Bartzi / see

Code for the AAAI 2018 publication "SEE: Towards Semi-Supervised End-to-End Scene Text Recognition"
GNU General Public License v3.0
574 stars 147 forks source link

Understanding char_map #32

Closed cpmgs closed 6 years ago

cpmgs commented 6 years ago

Thanks for the software.

I was wondering if you can explain (in simple terms) or point to a resource that explains how to interpret the char_map? Looking at the ctc_char_map.json in small_dataset/ (if you download the text recognizer model) it makes little sense to me what is going on. For example, 10 is mapped to 57 but what does 10 and 57 represent and where is that defined?

Bartzi commented 6 years ago

You have to think of the char map as a dictionary for a language. The network predicts one of n classes, this class has a certain semantic and in order to easily map each class to its semantic meaning, we use the char_map.
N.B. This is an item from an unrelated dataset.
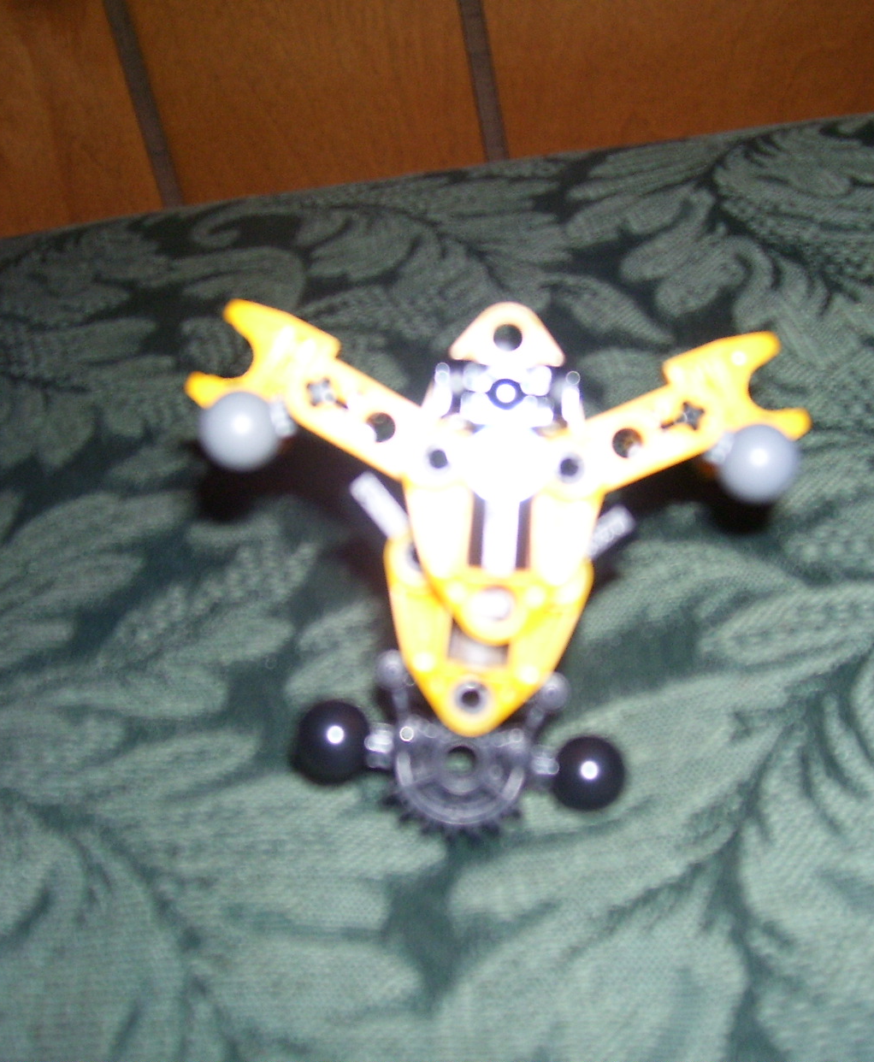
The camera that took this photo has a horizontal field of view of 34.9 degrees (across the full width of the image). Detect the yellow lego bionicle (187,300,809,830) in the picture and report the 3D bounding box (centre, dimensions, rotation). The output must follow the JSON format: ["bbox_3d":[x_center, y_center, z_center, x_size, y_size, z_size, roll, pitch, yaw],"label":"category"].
[{"bbox_3d":[0.005,0.006,0.185,0.077,0.072,0.046,5,7,-1],"label":"yellow lego bionicle"}]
It is called char_map because each class is mapped to a character. Because it is not nice to work with strings in Numpy we map each predicted class to the unicode represenation of a character. That means that the number 57 represents the charater 9 (because chr(57) == '9'. And thus if the network predicts class 10 it says that it found a 9 in the image.

So for each possible output of the network we have a corresponding character, that is encoded using its unicode representation.

cpmgs commented 6 years ago

That was just the link I needed. Thank you.